I am not sure whether to keep this open for three test failures above or to have separate issues. I opened one for test_typing.

vstinner commented 5 years ago

I looked at at recent PR. It's getting better.

"Test code coverage (C)" fails with:

\====================================================================== ERROR: test_build_ext (distutils.tests.test_build_ext.BuildExtTestCase) ----------------------------------------------------------------------

Traceback (most recent call last):
  File "/home/travis/build/python/cpython/Lib/distutils/tests/test_build_ext.py", line 91, in test_build_ext
    import xx
ImportError: /tmp/tmpyufwrt3r/xx.cpython-38-x86_64-linux-gnu.so: undefined symbol: __gcov_merge_add

Maybe this test is failing for a long time. I don't know.

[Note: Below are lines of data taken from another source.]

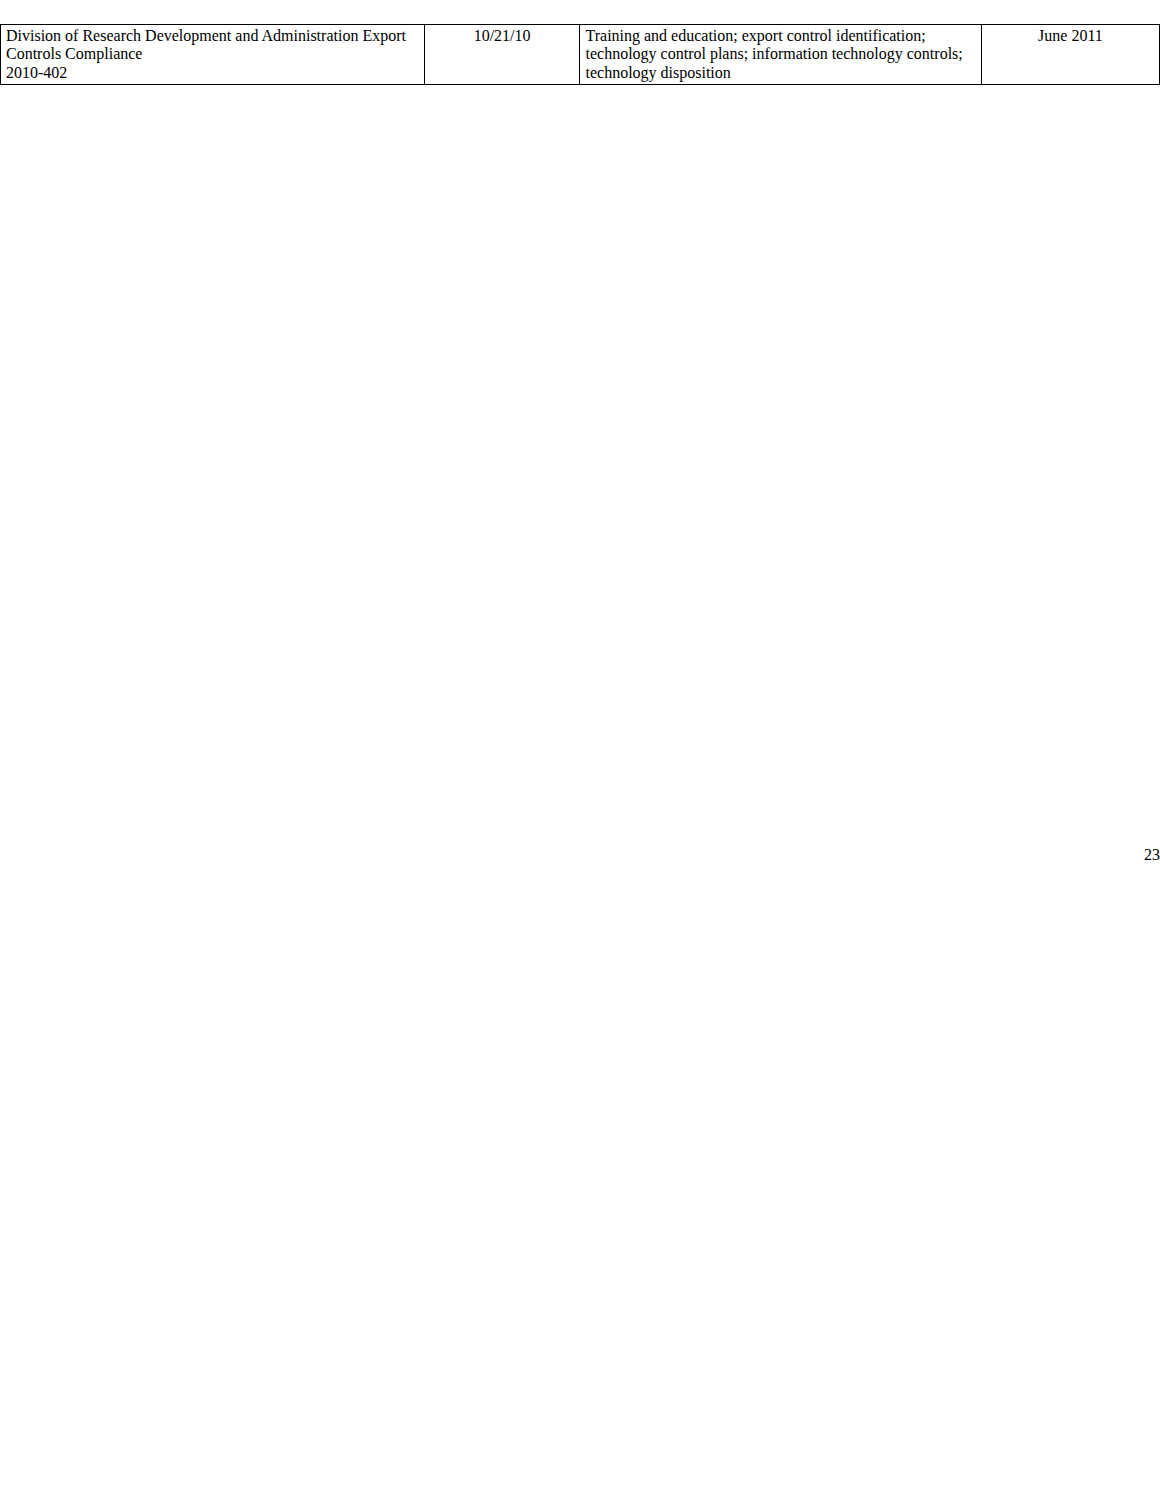| Division of Research Development and Administration Export Controls Compliance 2010-402 | 10/21/10 | Training and education; export control identification; technology control plans; information technology controls; technology disposition | June 2011 |
23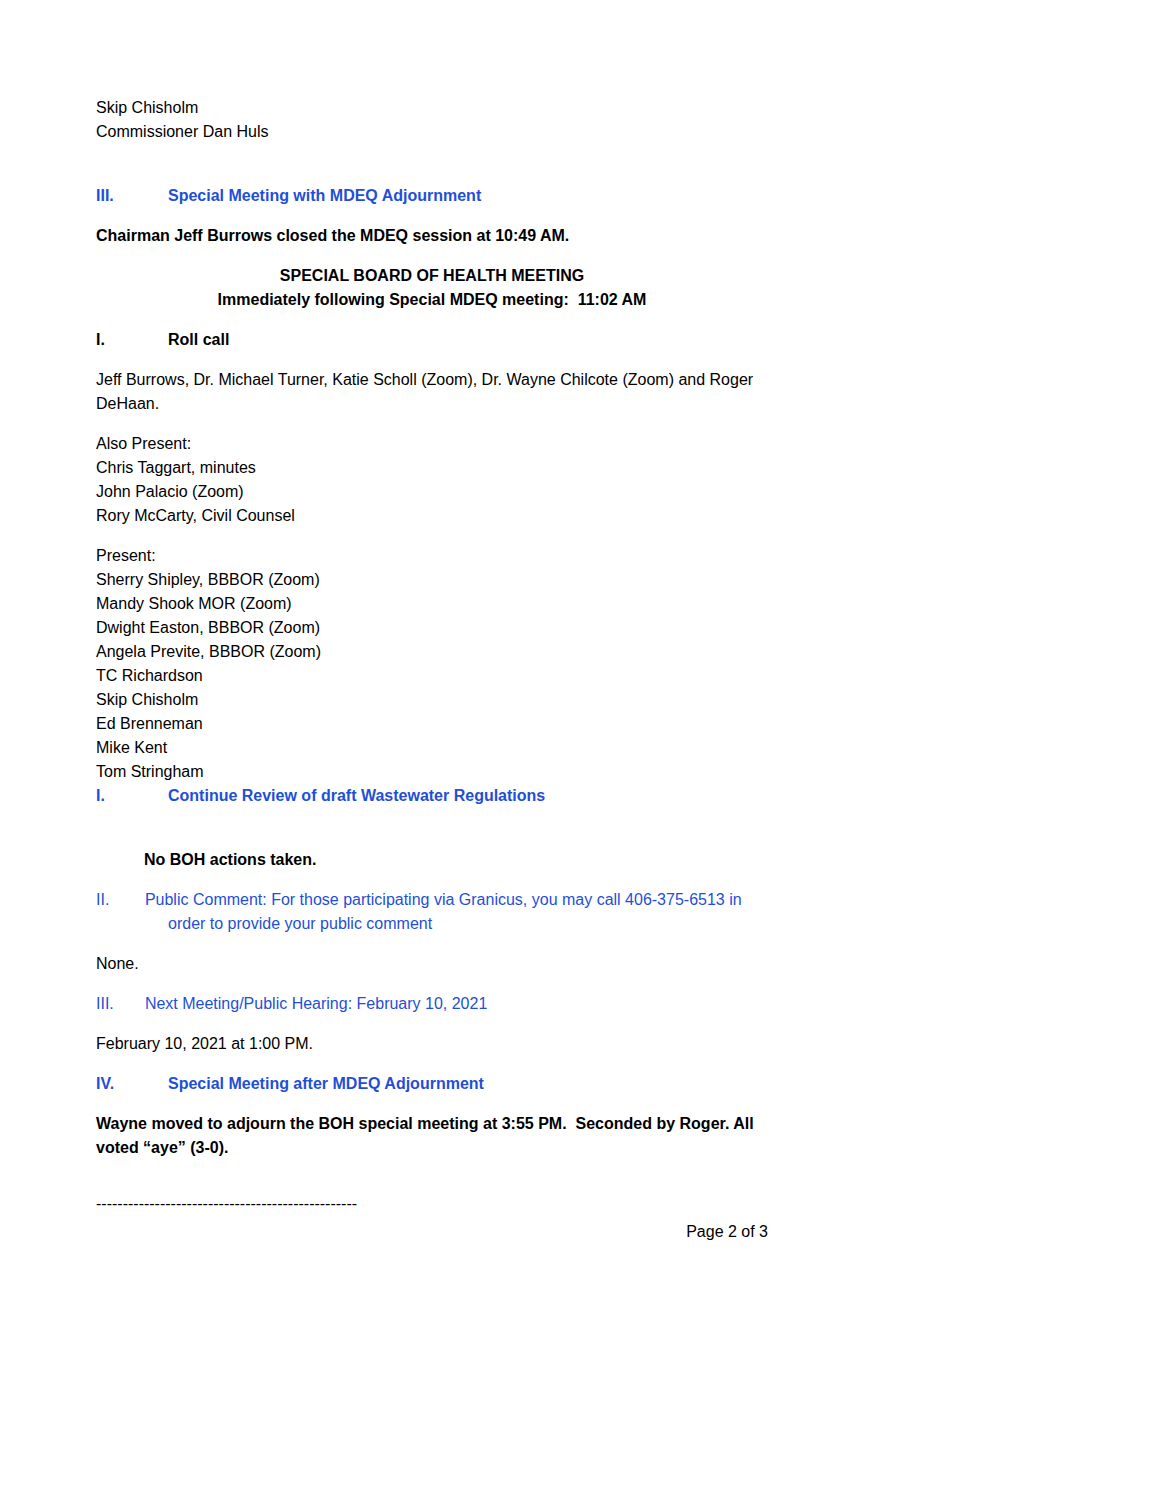Skip Chisholm
Commissioner Dan Huls
III. Special Meeting with MDEQ Adjournment
Chairman Jeff Burrows closed the MDEQ session at 10:49 AM.
SPECIAL BOARD OF HEALTH MEETING
Immediately following Special MDEQ meeting: 11:02 AM
I. Roll call
Jeff Burrows, Dr. Michael Turner, Katie Scholl (Zoom), Dr. Wayne Chilcote (Zoom) and Roger DeHaan.
Also Present:
Chris Taggart, minutes
John Palacio (Zoom)
Rory McCarty, Civil Counsel
Present:
Sherry Shipley, BBBOR (Zoom)
Mandy Shook MOR (Zoom)
Dwight Easton, BBBOR (Zoom)
Angela Previte, BBBOR (Zoom)
TC Richardson
Skip Chisholm
Ed Brenneman
Mike Kent
Tom Stringham
I. Continue Review of draft Wastewater Regulations
No BOH actions taken.
II. Public Comment: For those participating via Granicus, you may call 406-375-6513 in order to provide your public comment
None.
III. Next Meeting/Public Hearing: February 10, 2021
February 10, 2021 at 1:00 PM.
IV. Special Meeting after MDEQ Adjournment
Wayne moved to adjourn the BOH special meeting at 3:55 PM. Seconded by Roger. All voted “aye” (3-0).
-------------------------------------------------
Page 2 of 3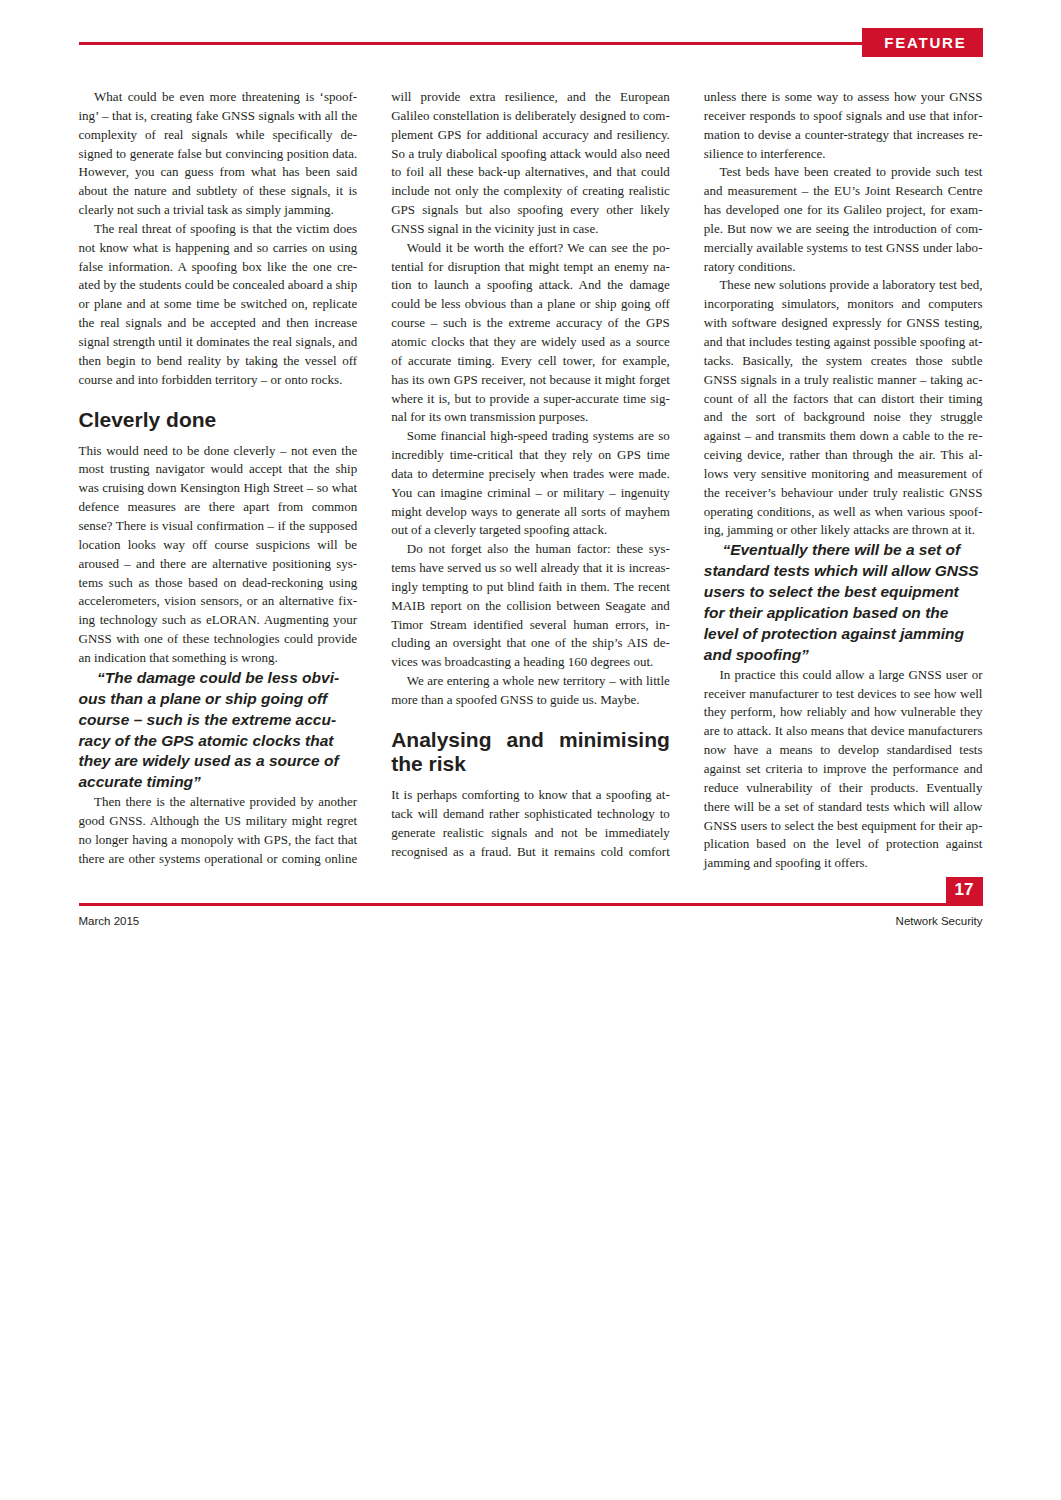FEATURE
What could be even more threatening is ‘spoofing’ – that is, creating fake GNSS signals with all the complexity of real signals while specifically designed to generate false but convincing position data. However, you can guess from what has been said about the nature and subtlety of these signals, it is clearly not such a trivial task as simply jamming.
The real threat of spoofing is that the victim does not know what is happening and so carries on using false information. A spoofing box like the one created by the students could be concealed aboard a ship or plane and at some time be switched on, replicate the real signals and be accepted and then increase signal strength until it dominates the real signals, and then begin to bend reality by taking the vessel off course and into forbidden territory – or onto rocks.
Cleverly done
This would need to be done cleverly – not even the most trusting navigator would accept that the ship was cruising down Kensington High Street – so what defence measures are there apart from common sense? There is visual confirmation – if the supposed location looks way off course suspicions will be aroused – and there are alternative positioning systems such as those based on dead-reckoning using accelerometers, vision sensors, or an alternative fixing technology such as eLORAN. Augmenting your GNSS with one of these technologies could provide an indication that something is wrong.
“The damage could be less obvious than a plane or ship going off course – such is the extreme accuracy of the GPS atomic clocks that they are widely used as a source of accurate timing”
Then there is the alternative provided by another good GNSS. Although the US military might regret no longer having a monopoly with GPS, the fact that there are other systems operational or coming online will provide extra resilience, and the European Galileo constellation is deliberately designed to complement GPS for additional accuracy and resiliency. So a truly diabolical spoofing attack would also need to foil all these back-up alternatives, and that could include not only the complexity of creating realistic GPS signals but also spoofing every other likely GNSS signal in the vicinity just in case.
Would it be worth the effort? We can see the potential for disruption that might tempt an enemy nation to launch a spoofing attack. And the damage could be less obvious than a plane or ship going off course – such is the extreme accuracy of the GPS atomic clocks that they are widely used as a source of accurate timing. Every cell tower, for example, has its own GPS receiver, not because it might forget where it is, but to provide a super-accurate time signal for its own transmission purposes.
Some financial high-speed trading systems are so incredibly time-critical that they rely on GPS time data to determine precisely when trades were made. You can imagine criminal – or military – ingenuity might develop ways to generate all sorts of mayhem out of a cleverly targeted spoofing attack.
Do not forget also the human factor: these systems have served us so well already that it is increasingly tempting to put blind faith in them. The recent MAIB report on the collision between Seagate and Timor Stream identified several human errors, including an oversight that one of the ship’s AIS devices was broadcasting a heading 160 degrees out.
We are entering a whole new territory – with little more than a spoofed GNSS to guide us. Maybe.
Analysing and minimising the risk
It is perhaps comforting to know that a spoofing attack will demand rather sophisticated technology to generate realistic signals and not be immediately recognised as a fraud. But it remains cold comfort unless there is some way to assess how your GNSS receiver responds to spoof signals and use that information to devise a counter-strategy that increases resilience to interference.
Test beds have been created to provide such test and measurement – the EU’s Joint Research Centre has developed one for its Galileo project, for example. But now we are seeing the introduction of commercially available systems to test GNSS under laboratory conditions.
These new solutions provide a laboratory test bed, incorporating simulators, monitors and computers with software designed expressly for GNSS testing, and that includes testing against possible spoofing attacks. Basically, the system creates those subtle GNSS signals in a truly realistic manner – taking account of all the factors that can distort their timing and the sort of background noise they struggle against – and transmits them down a cable to the receiving device, rather than through the air. This allows very sensitive monitoring and measurement of the receiver’s behaviour under truly realistic GNSS operating conditions, as well as when various spoofing, jamming or other likely attacks are thrown at it.
“Eventually there will be a set of standard tests which will allow GNSS users to select the best equipment for their application based on the level of protection against jamming and spoofing”
In practice this could allow a large GNSS user or receiver manufacturer to test devices to see how well they perform, how reliably and how vulnerable they are to attack. It also means that device manufacturers now have a means to develop standardised tests against set criteria to improve the performance and reduce vulnerability of their products. Eventually there will be a set of standard tests which will allow GNSS users to select the best equipment for their application based on the level of protection against jamming and spoofing it offers.
17
March 2015
Network Security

"Test code coverage (Python)":

4 tests failed: test_asyncio test_descr test_gc test_typing

test test_descr failed -- Traceback (most recent call last):
  File "/home/travis/build/python/cpython/Lib/test/test_descr.py", line 1272, in test_slots
    self.assertEqual(orig_objects, new_objects)
AssertionError: 95538 != 95544

Warning -- sys.gettrace was modified by test_audit Before: \<coverage.CTracer object at 0x7faa2f7bfe70> After: None

kumaraditya303 commented 2 years ago

Closing as travis is not used anymore.